Task inputs —
━━━━━━━━

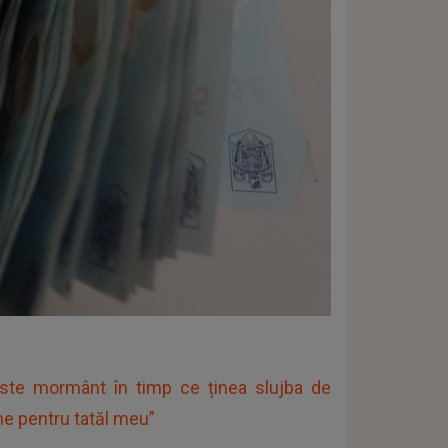
ste mormânt în timp ce ținea slujba de
e pentru tatăl meu”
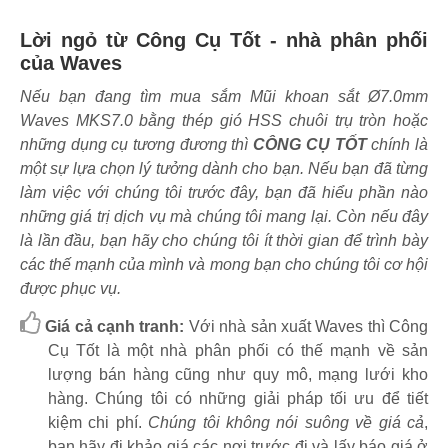
Lời ngỏ từ Công Cụ Tốt - nhà phân phối
của Waves
Nếu bạn đang tìm mua sắm Mũi khoan sắt Ø7.0mm
Waves MKS7.0 bằng thép gió HSS chuôi trụ tròn hoặc
những dụng cụ tương đương thì
CÔNG CỤ TỐT
chính là
một sự lựa chọn lý tưởng dành cho bạn. Nếu bạn đã từng
làm việc với chúng tôi trước đây, bạn đã hiểu phần nào
những giá trị dịch vụ mà chúng tôi mang lại. Còn nếu đây
là lần đầu, bạn hãy cho chúng tôi ít thời gian để trình bày
các thế mạnh của mình và mong bạn cho chúng tôi cơ hội
được phục vụ.
Giá cả cạnh tranh:
Với nhà sản xuất Waves thì Công
Cụ Tốt là một nhà phân phối có thế mạnh về sản
lượng bán hàng cũng như quy mô, mạng lưới kho
hàng. Chúng tôi có những giải pháp tối ưu để tiết
kiệm chi phí.
Chúng tôi không nói suông về giá cả
,
bạn hãy đi khảo giá các nơi trước đi và lấy báo giá ở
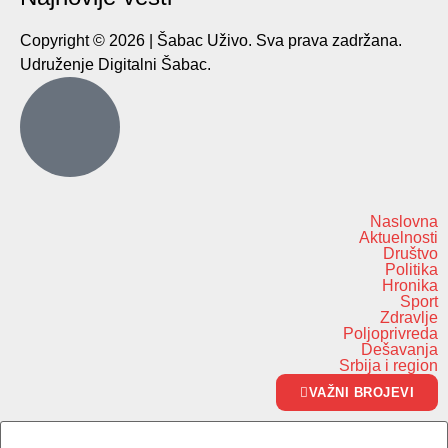
Copyright © 2026 | Šabac Uživo. Sva prava zadržana.
Udruženje Digitalni Šabac.
Naslovna
Aktuelnosti
Društvo
Politika
Hronika
Sport
Zdravlje
Poljoprivreda
Dešavanja
Srbija i region
VAŽNI BROJEVI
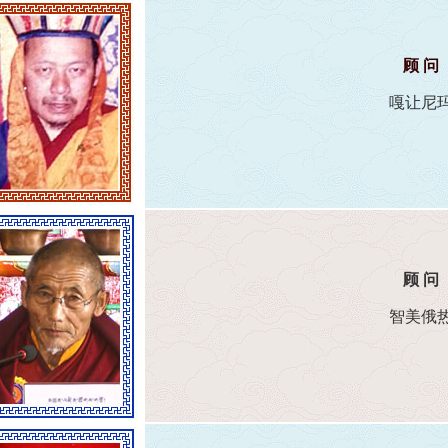
顾 问
嘎让尼
顾 问
智美俄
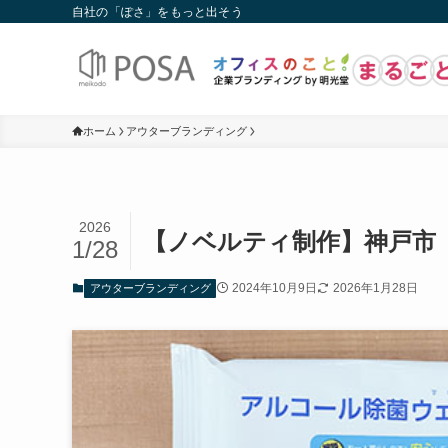
自社の「ぽさ」をもっと出そう
ホーム
アウターブランディング
2026
【ノベルティ制作】神戸市
1/28
2024年10月9日
2026年1月28日
アウターブランディング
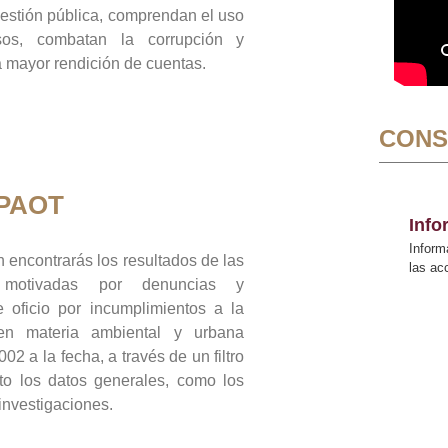
gestión pública, comprendan el uso
sos, combatan la corrupción y
mayor rendición de cuentas.
CONS
 PAOT
Inf
Inform
 encontrarás los resultados de las
las a
n motivadas por denuncias y
 oficio por incumplimientos a la
 en materia ambiental y urbana
02 a la fecha, a través de un filtro
to los datos generales, como los
 investigaciones.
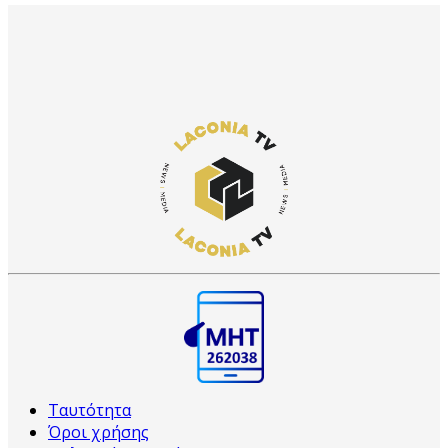
Ταυτότητα
Όροι χρήσης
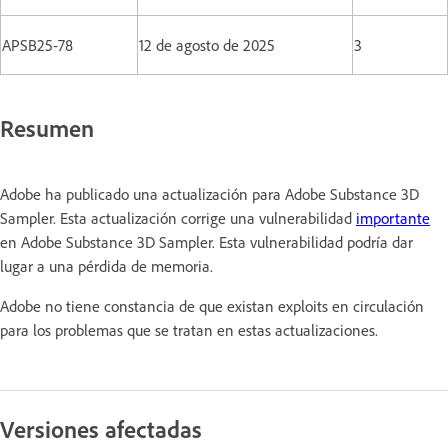
APSB25-78
12 de agosto de 2025
3
Resumen
Adobe ha publicado una actualización para Adobe Substance 3D
Sampler. Esta actualización corrige una vulnerabilidad
importante
en Adobe Substance 3D Sampler. Esta vulnerabilidad podría dar
lugar a una pérdida de memoria.
Adobe no tiene constancia de que existan exploits en circulación
para los problemas que se tratan en estas actualizaciones.
Versiones afectadas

━━━━━━━━

Work order — Going line by line through the data, tally each one that includes the string "Substance", and answer with the tally only.

Response for this exercise — 2